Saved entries
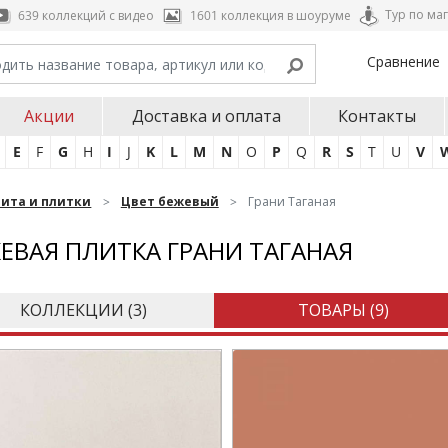
Тур по ма
639 коллекций с видео
1601 коллекция в шоуруме
Сравнение
Акции
Доставка и оплата
Контакты
E
F
G
H
I
J
K
L
M
N
O
P
Q
R
S
T
U
V
нита и плитки
Цвет бежевый
Грани Таганая
ЕВАЯ ПЛИТКА ГРАНИ ТАГАНАЯ
КОЛЛЕКЦИИ (
3
)
ТОВАРЫ (
9
)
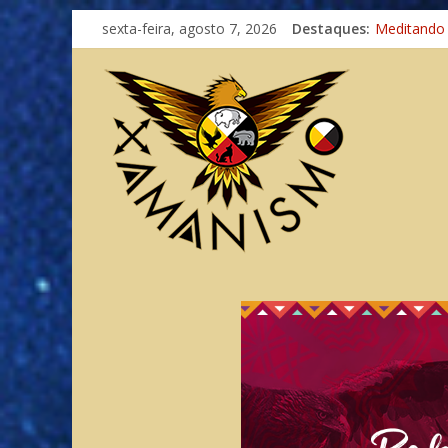
Imaginação
sexta-feira, agosto 7, 2026
Destaques:
Meditando
Autosuficiê
Xamanismo
Totens – C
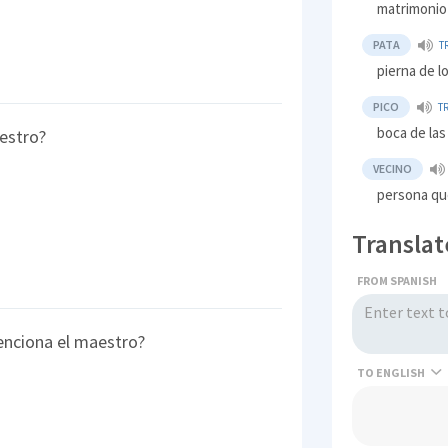
matrimonio
PATA
T
pierna de l
PICO
T
boca de las
estro?
VECINO
persona que
Translat
FROM SPANISH
enciona el maestro?
TO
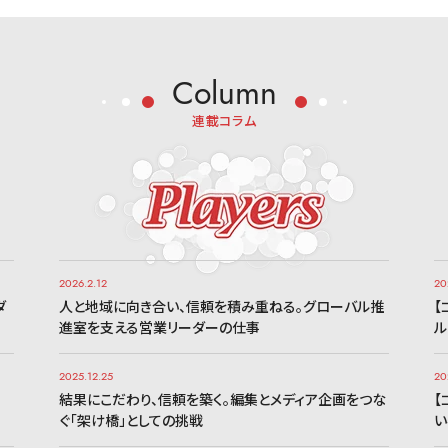
Column
連載コラム
2026.2.12
20
ダ
人と地域に向き合い、信頼を積み重ねる。グローバル推
【
進室を支える営業リーダーの仕事
ル
2025.12.25
20
、
結果にこだわり、信頼を築く。編集とメディア企画をつな
【
ぐ「架け橋」としての挑戦
い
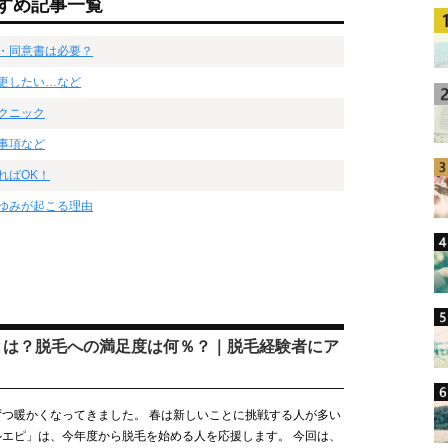
すめ記事一覧
・同意書は必要？
更したい…など
クニック
事項など
ればOK！
ゆみが起こる理由
とは？脱毛への満足度は何％？｜脱毛経験者にア
つ暖かくなってきました。 春は新しいことに挑戦する人が多い
エピ」は、今年度から脱毛を始める人を応援します。 今回は、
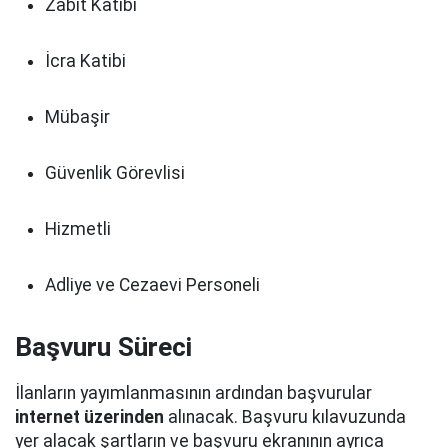
Zabıt Katibi
İcra Katibi
Mübaşir
Güvenlik Görevlisi
Hizmetli
Adliye ve Cezaevi Personeli
Başvuru Süreci
İlanların yayımlanmasının ardından başvurular
internet üzerinden
alınacak. Başvuru kılavuzunda
yer alacak şartların ve başvuru ekranının ayrıca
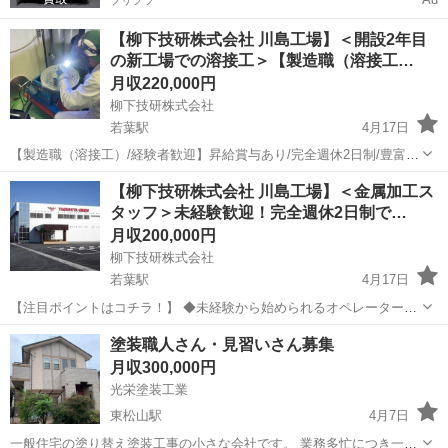
プリフラ
【柳下技研株式会社 川島工場】＜開設2年目
の新工場での溶接工＞【製造職（溶接工…
月収220,000円
柳下技研株式会社
若葉駅
4月17日
【製造職（溶接工）/経験者歓迎】昇給賞与あり/完全週休2日制/豊富な
各種手当/充実した研修体制/ワークライフバランス充実 【注目ポイン
埼玉
比企郡
若葉駅
その他
溶接工
【柳下技研株式会社 川島工場】＜金属加工ス
トはコチラ！】 〇2024年開設の新工場での募集！ 〇あなたの経験を
タッフ＞未経験歓迎！完全週休2日制で…
生かしません...
月収200,000円
柳下技研株式会社
若葉駅
4月17日
【注目ポイントはコチラ！】 ◆未経験から始められるオペレーター業
務！ ◆工具の交換や簡単な操作から少しずつ覚えられます ◆土日休み
埼玉
比企郡
若葉駅
その他
未経験
塗装職人さん・見習いさん募集
の完全週休2日制でプライベート充実 ◆車やバイクでの通勤OK（駐車
月収300,000円
場無料あり） ◆退...
光栄塗装工業
東松山駅
4月7日
一般住宅の塗り替え塗装工事の小さな会社です。 業務多忙につき一緒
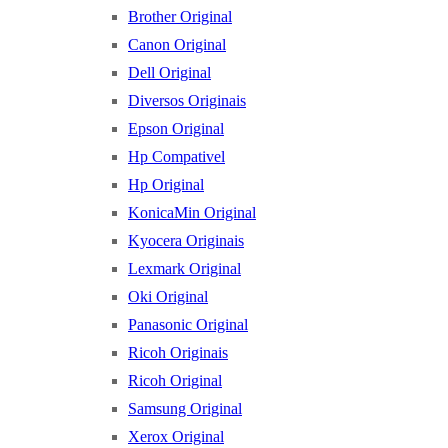
Brother Original
Canon Original
Dell Original
Diversos Originais
Epson Original
Hp Compativel
Hp Original
KonicaMin Original
Kyocera Originais
Lexmark Original
Oki Original
Panasonic Original
Ricoh Originais
Ricoh Original
Samsung Original
Xerox Original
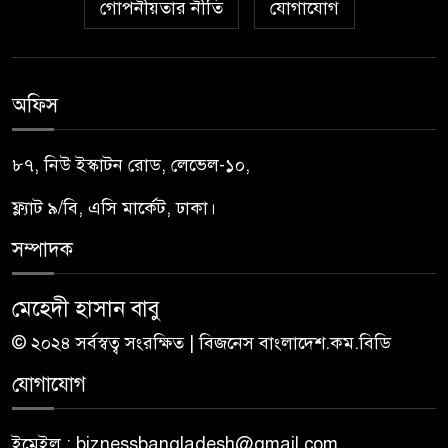
গোপনীয়তার নীতি
যোগাযোগ
অফিস
৮৭, নিউ ইস্কাটন রোড, লেভেল-১০,
ফ্ল্যাট ৯/বি, এসি মার্কেট, ঢাকা।
সম্পাদক
মেহেদী হাসান বাবু
© ২০২৪ সর্বস্বত্ব সংরক্ষিত | বিজনেস বাংলাদেশ.কম.বিডি
যোগাযোগ
ইমেইল : biznessbangladesh@gmail.com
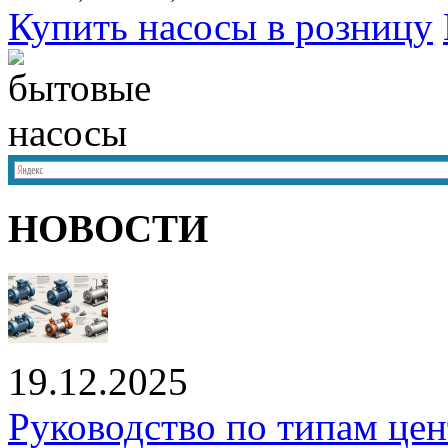
Купить насосы в розницу
НОВОСТИ
19.12.2025
Руководство по типам це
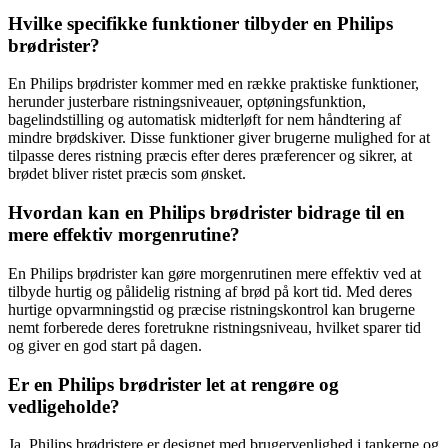
Hvilke specifikke funktioner tilbyder en Philips
brødrister?
En Philips brødrister kommer med en række praktiske funktioner,
herunder justerbare ristningsniveauer, optøningsfunktion,
bagelindstilling og automatisk midterløft for nem håndtering af
mindre brødskiver. Disse funktioner giver brugerne mulighed for at
tilpasse deres ristning præcis efter deres præferencer og sikrer, at
brødet bliver ristet præcis som ønsket.
Hvordan kan en Philips brødrister bidrage til en
mere effektiv morgenrutine?
En Philips brødrister kan gøre morgenrutinen mere effektiv ved at
tilbyde hurtig og pålidelig ristning af brød på kort tid. Med deres
hurtige opvarmningstid og præcise ristningskontrol kan brugerne
nemt forberede deres foretrukne ristningsniveau, hvilket sparer tid
og giver en god start på dagen.
Er en Philips brødrister let at rengøre og
vedligeholde?
Ja, Philips brødristere er designet med brugervenlighed i tankerne og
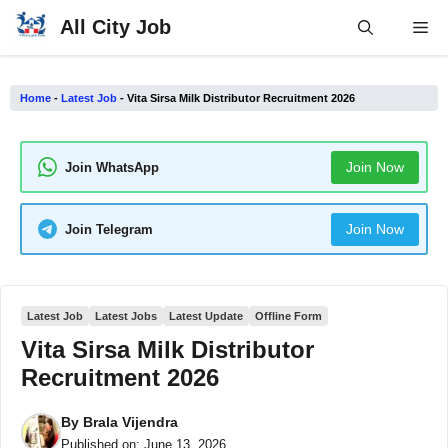
Skip
All City Job
Me
to
content
Home
-
Latest Job
-
Vita Sirsa Milk Distributor Recruitment 2026
Join Now
Join WhatsApp
Join Now
Join Telegram
Latest Job
Latest Jobs
Latest Update
Offline Form
Vita Sirsa Milk Distributor
Recruitment 2026
By
Brala Vijendra
Published on:
June 13, 2026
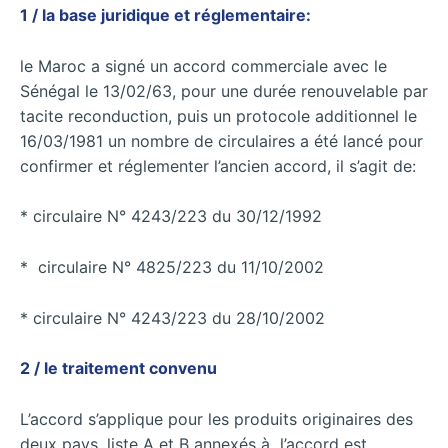
1 / la base juridique et réglementaire:
le Maroc a signé un accord commerciale avec le
Sénégal le 13/02/63, pour une durée renouvelable par
tacite reconduction, puis un protocole additionnel le
16/03/1981 un nombre de circulaires a été lancé pour
confirmer et réglementer l’ancien accord, il s’agit de:
* circulaire N° 4243/223 du 30/12/1992
* circulaire N° 4825/223 du 11/10/2002
* circulaire N° 4243/223 du 28/10/2002
2 / le traitement convenu
L’accord s’applique pour les produits originaires des
deux pays, liste A et B annexés à l’accord est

Problem to work on
Faithful copy, images left out: write out every line of data.

Output for this task
Тур по ма
639 коллекций с видео
1601 коллекция в шоуруме
Сравнение
Акции
Доставка и оплата
Контакты
E
F
G
H
I
J
K
L
M
N
O
P
Q
R
S
T
U
V
нита и плитки
Цвет бежевый
Грани Таганая
ЕВАЯ ПЛИТКА ГРАНИ ТАГАНАЯ
КОЛЛЕКЦИИ (
3
)
ТОВАРЫ (
9
)
Imaginação
sexta-feira, agosto 7, 2026
Destaques:
Meditando
Autosuficiê
Xamanismo
Totens – C
matrimonio
PATA
T
pierna de l
PICO
T
boca de las
estro?
VECINO
persona que
Translat
FROM SPANISH
enciona el maestro?
TO
Column
連載コラム
2026.2.12
20
ダ
人と地域に向き合い、信頼を積み重ねる。グローバル推
【
進室を支える営業リーダーの仕事
ル
2025.12.25
20
、
結果にこだわり、信頼を築く。編集とメディア企画をつな
【
ぐ「架け橋」としての挑戦
い
すめ記事一覧
・同意書は必要？
更したい…など
クニック
事項など
ればOK！
ゆみが起こる理由
とは？脱毛への満足度は何％？｜脱毛経験者にア
つ暖かくなってきました。 春は新しいことに挑戦する人が多い
エピ」は、今年度から脱毛を始める人を応援します。 今回は、
Zabıt Katibi
İcra Katibi
Mübaşir
Güvenlik Görevlisi
Hizmetli
Adliye ve Cezaevi Personeli
Başvuru Süreci
İlanların yayımlanmasının ardından başvurular
internet üzerinden
alınacak. Başvuru kılavuzunda
yer alacak şartların ve başvuru ekranının ayrıca
プリフラ
【柳下技研株式会社 川島工場】＜開設2年目
の新工場での溶接工＞【製造職（溶接工…
月収220,000円
柳下技研株式会社
若葉駅
4月17日
【製造職（溶接工）/経験者歓迎】昇給賞与あり/完全週休2日制/豊富な
各種手当/充実した研修体制/ワークライフバランス充実 【注目ポイン
埼玉
比企郡
若葉駅
その他
溶接工
【柳下技研株式会社 川島工場】＜金属加工ス
トはコチラ！】 〇2024年開設の新工場での募集！ 〇あなたの経験を
タッフ＞未経験歓迎！完全週休2日制で…
生かしません...
月収200,000円
柳下技研株式会社
若葉駅
4月17日
【注目ポイントはコチラ！】 ◆未経験から始められるオペレーター業
務！ ◆工具の交換や簡単な操作から少しずつ覚えられます ◆土日休み
埼玉
比企郡
若葉駅
その他
未経験
塗装職人さん・見習いさん募集
の完全週休2日制でプライベート充実 ◆車やバイクでの通勤OK（駐車
月収300,000円
場無料あり） ◆退...
光栄塗装工業
東松山駅
4月7日
一般住宅の塗り替え塗装工事の小さな会社です。 業務多忙につき一緒
Brother Original
Canon Original
Dell Original
Diversos Originais
Epson Original
Hp Compativel
Hp Original
KonicaMin Original
Kyocera Originais
Lexmark Original
Oki Original
Panasonic Original
Ricoh Originais
Ricoh Original
Samsung Original
Xerox Original
গোপনীয়তার নীতি
যোগাযোগ
অফিস
৮৭, নিউ ইস্কাটন রোড, লেভেল-১০,
ফ্ল্যাট ৯/বি, এসি মার্কেট, ঢাকা।
সম্পাদক
মেহেদী হাসান বাবু
© ২০২৪ সর্বস্বত্ব সংরক্ষিত | বিজনেস বাংলাদেশ.কম.বিডি
যোগাযোগ
ইমেইল : biznessbangladesh@gmail.com
Купить насосы в розницу
НОВОСТИ
19.12.2025
Руководство по типам це
Hvilke specifikke funktioner tilbyder en Philips
brødrister?
En Philips brødrister kommer med en række praktiske funktioner,
herunder justerbare ristningsniveauer, optøningsfunktion,
bagelindstilling og automatisk midterløft for nem håndtering af
mindre brødskiver. Disse funktioner giver brugerne mulighed for at
tilpasse deres ristning præcis efter deres præferencer og sikrer, at
brødet bliver ristet præcis som ønsket.
Hvordan kan en Philips brødrister bidrage til en
mere effektiv morgenrutine?
En Philips brødrister kan gøre morgenrutinen mere effektiv ved at
tilbyde hurtig og pålidelig ristning af brød på kort tid. Med deres
hurtige opvarmningstid og præcise ristningskontrol kan brugerne
nemt forberede deres foretrukne ristningsniveau, hvilket sparer tid
og giver en god start på dagen.
Er en Philips brødrister let at rengøre og
vedligeholde?
Ja, Philips brødristere er designet med brugervenlighed i tankerne og
Skip
All City Job
Me
to
content
Home
-
Latest Job
-
Vita Sirsa Milk Distributor Recruitment 2026
Join Now
Join WhatsApp
Join Now
Join Telegram
Latest Job
Latest Jobs
Latest Update
Offline Form
Vita Sirsa Milk Distributor
Recruitment 2026
By
Brala Vijendra
Published on:
June 13, 2026
1 / la base juridique et réglementaire:
le Maroc a signé un accord commerciale avec le
Sénégal le 13/02/63, pour une durée renouvelable par
tacite reconduction, puis un protocole additionnel le
16/03/1981 un nombre de circulaires a été lancé pour
confirmer et réglementer l’ancien accord, il s’agit de:
* circulaire N° 4243/223 du 30/12/1992
* circulaire N° 4825/223 du 11/10/2002
* circulaire N° 4243/223 du 28/10/2002
2 / le traitement convenu
L’accord s’applique pour les produits originaires des
deux pays, liste A et B annexés à l’accord est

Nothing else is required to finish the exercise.